All voice recognition software—and there are many of them—cater to one crying need: a human being’s unslaked craving to be heard and understood.
The second, more practical service that these products offer is the freedom from typing on the keyboard. They all succeed to varying capacities.
Apple has its own inbuilt voice recognition software, which, frankly, sucks. Google Chrome offers voice recognition, activated by pressing the function key twice—to a slightly better degree. Siri, Amazon Echo and Microsoft Cortana all transcribe voices into words on mobile devices.
Of the lot, Dragon is the most advanced with respect to transcribing. It has customized versions for lawyers, doctors and regular folks. And it works. This entire article has been dictated using Dragon Dictate software.
There is a reason why virtual assistants are a virtual reality these days. Perhaps it has to do with power—we all want someone who will hang on to our every word. Perhaps it is also because of an infantile desire for someone to “look after” our chores—which, in this age, are largely digital.
We want someone to answer emails, type out memos and compose text. This infantile desire converges with the need to be all grown up like our fathers: have an office, a secretary, or at least a digital one. Or perhaps it is simply a ruse by product companies—who after all, make money by creating products and apps that we may or may not need.
There are scores of them. An app called Accompany pretends to be the handler that whispers key information in your ear before a meeting. Others like Skedool become time and appointment managers. A third category aspires to be the stenographer—that endangered species who we see in old movies or photos of our grandfather’s office.
You know the type? A lady called Nancy, clad in a tight grey skirt or sari, silently entering the inner sanctum of the office, carefully recording every pearl of wisdom that emerges from the boss’s mouth, then typing it for posterity.
Well, Dragon Dictate is a voice recognition software that aims to offer that service: a stenographer and a transcriber rolled into one. The name is a bit of an oxymoron. You don’t want a dragon as your stenographer. You want a mute admiring slave.
Dragon Dictate Professional Individual for Mac claims to transfer dictated words into prose on your computer. It is supposed to work with multiple applications, but it does best with Microsoft Word.
Once you get over the self-consciousness of dictating loudly to your computer, the whole thing works quite magically. If you are of that ilk who can collect your thoughts into coherent sentences, this software will, if not change your life, at least improve it measurably. Everyone who fears carpal tunnel syndrome ought to give this a try.
The software forces you to enunciate clearly, which in turn requires that you crystallize your sentences into well-articulated paragraphs without the customary hemming and hawing that we all do.
Just when you are riding high on the wave of words springing out of your mouth and magically transforming into script on your computer, the software crashes like a kid after a sugar high, leaving you, much like the kid, irritated, frustrated and near tears. Which is to say that this software that encourages you to dictate ends up dictating the terms of engagement. Saving your manuscript often is a requirement.

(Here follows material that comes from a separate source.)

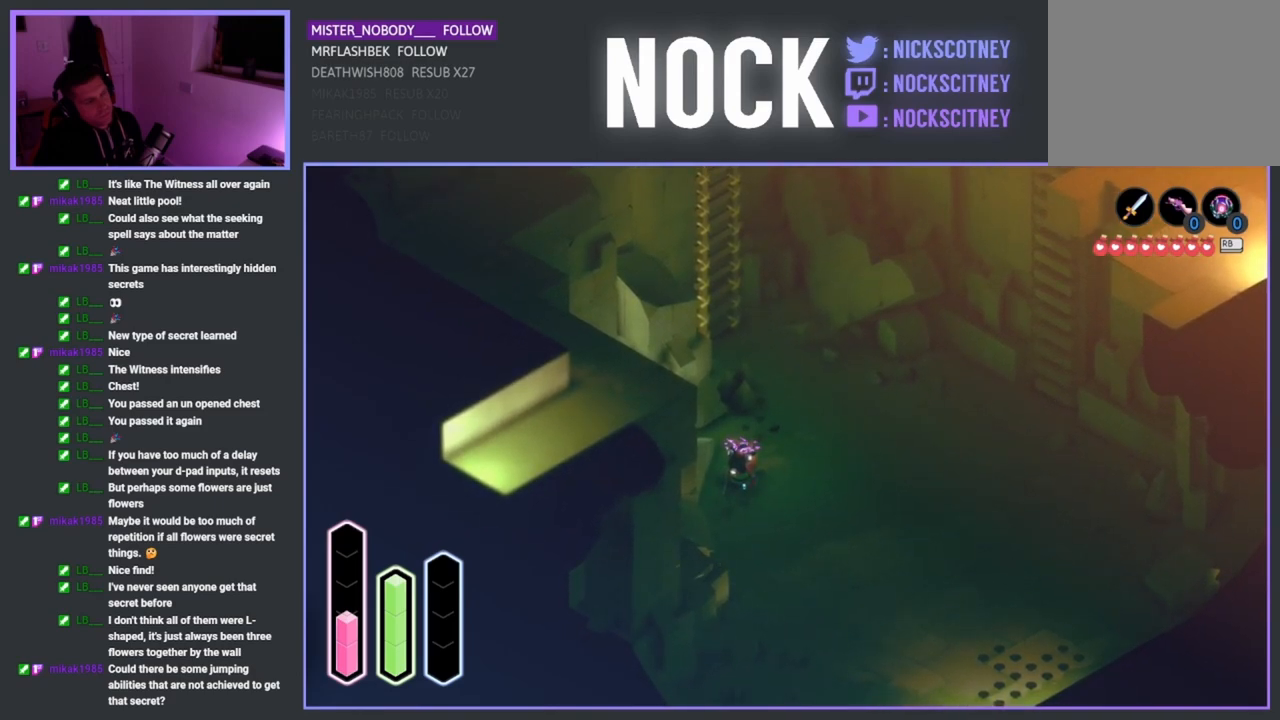
{"buttons": ["DPAD_RIGHT"], "left_stick": "center", "right_stick": "center", "events": [[50, "DPAD_RIGHT", "up"], [200, "DPAD_DOWN", "down"], [333, "DPAD_DOWN", "up"], [450, "DPAD_RIGHT", "down"]]}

The other issue has to do with your office environment. If you sit in a cubicle surrounded by other people, it seems kind of strange to be dictating into your computer. You would have to whisper for fear of disturbing your colleagues, which would defeat the purpose. All of which plays into the fantasy that in order to afford a stenographer—either in software or human form—you need a corner office, or at least an office with a shuttable door.
Dragon lists Indian as one of the accents that it understands. It actually does so surprisingly well. Once you get used to a particular form of dictating, using words such as “comma” or “full stop” to punctuate your sentences, you can free your hands and do calisthenics if you so wish.
Dictating in a noiseless environment helps the software grab your words a tad easier. The company sells a headset for improved clarity. I found that simply dictating into the internal microphone of my computer works just as well. I spoke in my normal Indian accent. Dragon understood pretty much every word.
Indian names, however, are a huge challenge, particularly multisyllabic south Indian ones like Subramaniam and Parthasarathy, which my software transcribed to “super money am”, and “part society”, respectively.
There are ways that you can increase its vocabulary to include Indian ingredients, names and rituals. That takes time and commitment, which is another way of saying that you need to figure out if you are in it for the long haul.
The real problem that I had was with Apple’s latest software update—Sirius, which aims to bring Siri to your desktop. Frankly, I wish I had not downloaded it because Siri took an instant dislike to my Dragon. Like squabbling colleagues or a marriage that fell apart, they each bulldozed and gridlocked the other from working. I finally had to close Sirius to work with Dragon.
Nuance offers a variety of speech recognition choices under Dragon that can be downloaded.
The latest Mac version for individuals retails for $300.
If you are queasy about speaking to a computer, you should try the free Dragon downloads that are available for mobile devices. They allow you to dictate into your phone or tablet without shelling out a few hundred bucks. Once you get comfortable with formulating ideas and then dictating them, you may want to spring for the professional version.
After all, the older you get, the less you would want to risk your wrists. Finding a software sonographer could be a wonderful option.